**Work order:** Within the data below, tally the lines that contain "Newslettera" and state only the total.

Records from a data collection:
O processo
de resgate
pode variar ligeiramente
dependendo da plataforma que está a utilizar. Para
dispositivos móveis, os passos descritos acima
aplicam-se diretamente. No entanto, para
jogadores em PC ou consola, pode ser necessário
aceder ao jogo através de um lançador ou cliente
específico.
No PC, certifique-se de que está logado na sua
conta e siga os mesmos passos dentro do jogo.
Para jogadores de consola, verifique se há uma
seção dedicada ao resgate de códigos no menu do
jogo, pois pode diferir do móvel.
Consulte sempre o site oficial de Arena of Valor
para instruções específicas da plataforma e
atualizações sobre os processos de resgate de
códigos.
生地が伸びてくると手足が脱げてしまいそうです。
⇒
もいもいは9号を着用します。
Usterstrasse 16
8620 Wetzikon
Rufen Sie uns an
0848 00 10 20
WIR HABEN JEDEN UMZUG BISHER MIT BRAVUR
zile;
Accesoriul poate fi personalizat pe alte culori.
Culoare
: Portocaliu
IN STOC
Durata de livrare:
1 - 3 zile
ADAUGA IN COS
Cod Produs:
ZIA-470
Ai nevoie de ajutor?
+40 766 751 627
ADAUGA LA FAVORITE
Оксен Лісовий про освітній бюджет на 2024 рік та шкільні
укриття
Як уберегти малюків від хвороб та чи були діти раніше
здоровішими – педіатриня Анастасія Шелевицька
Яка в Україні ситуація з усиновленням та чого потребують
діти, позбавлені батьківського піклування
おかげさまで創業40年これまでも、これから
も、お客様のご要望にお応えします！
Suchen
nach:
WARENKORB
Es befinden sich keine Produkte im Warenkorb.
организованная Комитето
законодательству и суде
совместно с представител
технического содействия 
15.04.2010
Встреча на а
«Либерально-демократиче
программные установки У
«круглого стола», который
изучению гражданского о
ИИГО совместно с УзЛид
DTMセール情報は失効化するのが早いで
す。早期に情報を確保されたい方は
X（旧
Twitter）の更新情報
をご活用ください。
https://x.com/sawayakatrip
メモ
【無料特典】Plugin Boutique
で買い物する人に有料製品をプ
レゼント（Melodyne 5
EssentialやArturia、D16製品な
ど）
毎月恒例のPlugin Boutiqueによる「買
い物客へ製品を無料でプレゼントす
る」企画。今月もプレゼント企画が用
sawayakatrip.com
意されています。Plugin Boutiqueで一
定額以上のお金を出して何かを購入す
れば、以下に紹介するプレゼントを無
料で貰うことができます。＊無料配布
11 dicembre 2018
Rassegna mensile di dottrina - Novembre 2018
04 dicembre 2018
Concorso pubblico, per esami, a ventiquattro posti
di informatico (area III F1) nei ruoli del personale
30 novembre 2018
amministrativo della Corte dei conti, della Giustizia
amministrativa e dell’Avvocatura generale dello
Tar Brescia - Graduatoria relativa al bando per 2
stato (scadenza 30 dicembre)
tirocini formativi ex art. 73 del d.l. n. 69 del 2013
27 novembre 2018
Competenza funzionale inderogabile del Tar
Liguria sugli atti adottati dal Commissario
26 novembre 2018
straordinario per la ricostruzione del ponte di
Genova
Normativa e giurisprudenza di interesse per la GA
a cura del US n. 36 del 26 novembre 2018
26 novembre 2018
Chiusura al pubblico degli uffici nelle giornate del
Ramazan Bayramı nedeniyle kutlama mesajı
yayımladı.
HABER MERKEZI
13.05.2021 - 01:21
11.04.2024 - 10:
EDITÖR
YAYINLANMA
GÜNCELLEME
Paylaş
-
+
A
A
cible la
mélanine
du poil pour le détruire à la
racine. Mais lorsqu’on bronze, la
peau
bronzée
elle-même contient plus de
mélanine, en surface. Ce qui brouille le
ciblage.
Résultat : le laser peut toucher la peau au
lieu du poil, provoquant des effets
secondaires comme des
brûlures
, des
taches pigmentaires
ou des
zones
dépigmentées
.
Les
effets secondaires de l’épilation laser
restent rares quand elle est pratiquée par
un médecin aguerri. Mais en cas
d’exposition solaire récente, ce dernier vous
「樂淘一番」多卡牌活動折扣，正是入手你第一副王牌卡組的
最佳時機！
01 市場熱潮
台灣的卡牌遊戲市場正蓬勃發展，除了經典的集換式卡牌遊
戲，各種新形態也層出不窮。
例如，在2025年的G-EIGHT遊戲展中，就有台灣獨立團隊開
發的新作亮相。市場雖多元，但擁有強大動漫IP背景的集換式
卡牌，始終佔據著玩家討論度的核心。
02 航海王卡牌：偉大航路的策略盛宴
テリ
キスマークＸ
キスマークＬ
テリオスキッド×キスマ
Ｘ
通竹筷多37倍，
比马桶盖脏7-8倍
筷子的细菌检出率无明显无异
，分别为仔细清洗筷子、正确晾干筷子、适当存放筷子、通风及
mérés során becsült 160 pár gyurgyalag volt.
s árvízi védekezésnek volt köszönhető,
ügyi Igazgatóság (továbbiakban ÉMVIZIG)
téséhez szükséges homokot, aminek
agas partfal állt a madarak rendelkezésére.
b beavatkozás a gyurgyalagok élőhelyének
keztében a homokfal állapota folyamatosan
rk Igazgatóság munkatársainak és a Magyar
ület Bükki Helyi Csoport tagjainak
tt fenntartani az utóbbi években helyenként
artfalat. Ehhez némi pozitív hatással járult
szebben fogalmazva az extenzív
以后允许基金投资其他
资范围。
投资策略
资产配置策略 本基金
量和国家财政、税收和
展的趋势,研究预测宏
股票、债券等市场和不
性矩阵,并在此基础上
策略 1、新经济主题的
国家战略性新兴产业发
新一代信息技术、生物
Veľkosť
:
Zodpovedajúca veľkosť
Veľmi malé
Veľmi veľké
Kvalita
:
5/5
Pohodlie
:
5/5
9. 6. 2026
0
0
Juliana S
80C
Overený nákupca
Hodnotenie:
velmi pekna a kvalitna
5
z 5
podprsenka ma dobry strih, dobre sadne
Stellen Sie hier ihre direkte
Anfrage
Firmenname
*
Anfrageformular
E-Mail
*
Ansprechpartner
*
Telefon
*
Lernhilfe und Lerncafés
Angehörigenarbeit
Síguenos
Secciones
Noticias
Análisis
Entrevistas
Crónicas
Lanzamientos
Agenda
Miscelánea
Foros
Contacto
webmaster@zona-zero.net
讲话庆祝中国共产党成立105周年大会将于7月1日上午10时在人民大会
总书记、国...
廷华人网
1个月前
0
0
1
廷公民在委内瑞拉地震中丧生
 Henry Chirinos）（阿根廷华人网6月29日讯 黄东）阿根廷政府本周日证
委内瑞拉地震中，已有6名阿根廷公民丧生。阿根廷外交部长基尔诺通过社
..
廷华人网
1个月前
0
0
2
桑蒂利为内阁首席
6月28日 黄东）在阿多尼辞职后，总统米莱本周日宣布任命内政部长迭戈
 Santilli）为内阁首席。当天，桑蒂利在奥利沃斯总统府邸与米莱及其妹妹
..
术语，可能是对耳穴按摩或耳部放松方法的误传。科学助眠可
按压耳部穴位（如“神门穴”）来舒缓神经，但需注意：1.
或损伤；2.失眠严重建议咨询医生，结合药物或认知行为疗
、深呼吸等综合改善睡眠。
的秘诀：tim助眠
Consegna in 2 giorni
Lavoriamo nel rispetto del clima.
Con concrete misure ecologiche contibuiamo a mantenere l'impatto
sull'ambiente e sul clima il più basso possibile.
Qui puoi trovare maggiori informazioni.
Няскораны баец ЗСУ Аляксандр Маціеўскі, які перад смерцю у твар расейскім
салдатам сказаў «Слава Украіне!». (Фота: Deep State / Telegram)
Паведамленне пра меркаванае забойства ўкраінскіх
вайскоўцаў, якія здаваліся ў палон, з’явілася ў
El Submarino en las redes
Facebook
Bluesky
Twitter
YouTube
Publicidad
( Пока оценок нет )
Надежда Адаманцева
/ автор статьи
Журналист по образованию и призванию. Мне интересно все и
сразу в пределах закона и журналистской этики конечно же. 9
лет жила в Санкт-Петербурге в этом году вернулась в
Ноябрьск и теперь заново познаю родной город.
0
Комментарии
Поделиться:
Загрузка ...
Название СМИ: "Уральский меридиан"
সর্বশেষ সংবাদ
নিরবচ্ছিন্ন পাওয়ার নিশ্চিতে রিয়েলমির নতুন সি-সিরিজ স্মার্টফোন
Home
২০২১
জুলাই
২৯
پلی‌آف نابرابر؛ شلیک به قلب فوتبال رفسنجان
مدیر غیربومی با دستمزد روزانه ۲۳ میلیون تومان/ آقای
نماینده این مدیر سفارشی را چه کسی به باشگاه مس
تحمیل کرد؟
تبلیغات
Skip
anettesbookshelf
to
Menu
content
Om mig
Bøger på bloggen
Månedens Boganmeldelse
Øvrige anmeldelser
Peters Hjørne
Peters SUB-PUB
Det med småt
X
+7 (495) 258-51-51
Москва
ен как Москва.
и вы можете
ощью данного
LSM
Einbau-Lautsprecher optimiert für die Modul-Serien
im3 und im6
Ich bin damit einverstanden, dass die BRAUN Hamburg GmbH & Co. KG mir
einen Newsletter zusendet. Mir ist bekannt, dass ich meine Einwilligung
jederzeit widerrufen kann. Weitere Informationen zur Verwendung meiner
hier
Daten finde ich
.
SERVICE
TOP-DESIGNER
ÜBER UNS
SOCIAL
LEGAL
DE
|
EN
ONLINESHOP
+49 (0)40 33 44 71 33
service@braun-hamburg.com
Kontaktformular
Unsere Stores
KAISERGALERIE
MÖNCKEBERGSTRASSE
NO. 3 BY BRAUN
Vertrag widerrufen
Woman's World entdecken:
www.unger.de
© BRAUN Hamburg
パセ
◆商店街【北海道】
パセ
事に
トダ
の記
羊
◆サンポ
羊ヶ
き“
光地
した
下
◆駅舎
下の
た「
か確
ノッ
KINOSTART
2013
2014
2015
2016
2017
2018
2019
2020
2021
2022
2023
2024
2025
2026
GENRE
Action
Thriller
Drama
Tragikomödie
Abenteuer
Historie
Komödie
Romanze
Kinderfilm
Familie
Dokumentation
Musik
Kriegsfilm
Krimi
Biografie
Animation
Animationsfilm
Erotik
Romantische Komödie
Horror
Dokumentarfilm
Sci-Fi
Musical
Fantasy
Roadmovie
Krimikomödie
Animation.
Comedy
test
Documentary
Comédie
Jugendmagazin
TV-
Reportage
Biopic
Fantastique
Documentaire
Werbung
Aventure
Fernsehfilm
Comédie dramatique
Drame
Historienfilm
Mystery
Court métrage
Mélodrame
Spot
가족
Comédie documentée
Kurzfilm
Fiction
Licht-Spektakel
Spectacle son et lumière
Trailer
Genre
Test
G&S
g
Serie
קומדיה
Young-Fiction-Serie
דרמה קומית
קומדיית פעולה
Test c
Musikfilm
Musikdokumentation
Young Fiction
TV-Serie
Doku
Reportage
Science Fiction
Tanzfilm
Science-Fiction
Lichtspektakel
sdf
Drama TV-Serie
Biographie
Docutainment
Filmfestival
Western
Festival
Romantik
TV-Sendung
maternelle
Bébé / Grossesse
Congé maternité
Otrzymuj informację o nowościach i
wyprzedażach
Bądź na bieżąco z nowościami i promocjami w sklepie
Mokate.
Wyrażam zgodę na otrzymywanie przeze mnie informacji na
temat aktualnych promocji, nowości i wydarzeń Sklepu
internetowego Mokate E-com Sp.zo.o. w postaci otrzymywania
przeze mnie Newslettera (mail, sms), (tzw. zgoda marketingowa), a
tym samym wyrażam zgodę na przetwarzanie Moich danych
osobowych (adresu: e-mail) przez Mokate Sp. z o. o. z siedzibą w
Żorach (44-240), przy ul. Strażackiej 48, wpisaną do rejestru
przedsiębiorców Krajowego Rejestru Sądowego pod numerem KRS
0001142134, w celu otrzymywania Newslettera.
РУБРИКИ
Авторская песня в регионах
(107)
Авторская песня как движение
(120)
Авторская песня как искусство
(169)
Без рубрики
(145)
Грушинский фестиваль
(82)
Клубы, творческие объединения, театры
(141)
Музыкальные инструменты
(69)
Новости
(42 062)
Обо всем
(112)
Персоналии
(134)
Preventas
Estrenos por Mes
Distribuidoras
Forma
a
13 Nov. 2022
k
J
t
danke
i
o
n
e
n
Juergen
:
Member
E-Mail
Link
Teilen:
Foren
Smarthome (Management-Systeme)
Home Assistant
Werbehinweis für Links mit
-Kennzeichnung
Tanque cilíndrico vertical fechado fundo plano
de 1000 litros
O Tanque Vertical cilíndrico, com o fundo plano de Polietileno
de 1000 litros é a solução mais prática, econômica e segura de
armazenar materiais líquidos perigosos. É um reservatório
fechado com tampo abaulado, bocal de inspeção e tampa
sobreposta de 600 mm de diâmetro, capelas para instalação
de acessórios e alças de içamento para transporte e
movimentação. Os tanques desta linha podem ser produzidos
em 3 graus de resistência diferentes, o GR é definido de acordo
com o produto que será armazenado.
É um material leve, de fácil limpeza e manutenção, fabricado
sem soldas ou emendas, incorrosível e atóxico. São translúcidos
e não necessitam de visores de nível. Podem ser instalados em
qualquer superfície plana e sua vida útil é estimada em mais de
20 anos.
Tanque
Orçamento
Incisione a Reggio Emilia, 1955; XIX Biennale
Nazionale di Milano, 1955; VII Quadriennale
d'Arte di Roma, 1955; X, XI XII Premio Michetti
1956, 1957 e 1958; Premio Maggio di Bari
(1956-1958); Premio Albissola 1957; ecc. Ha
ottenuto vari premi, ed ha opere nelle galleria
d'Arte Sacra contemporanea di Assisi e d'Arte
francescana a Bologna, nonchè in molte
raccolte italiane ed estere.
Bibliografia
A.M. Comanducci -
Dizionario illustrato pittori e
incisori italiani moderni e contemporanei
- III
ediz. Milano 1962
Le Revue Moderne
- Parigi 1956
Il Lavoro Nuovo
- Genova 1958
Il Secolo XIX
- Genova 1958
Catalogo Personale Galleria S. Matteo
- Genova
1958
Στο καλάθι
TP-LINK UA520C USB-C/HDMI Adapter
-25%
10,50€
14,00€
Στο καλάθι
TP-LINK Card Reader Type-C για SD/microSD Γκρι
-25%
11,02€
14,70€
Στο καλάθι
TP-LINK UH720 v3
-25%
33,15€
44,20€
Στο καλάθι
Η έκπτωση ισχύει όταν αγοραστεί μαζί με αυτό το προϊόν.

**Answer section:** 2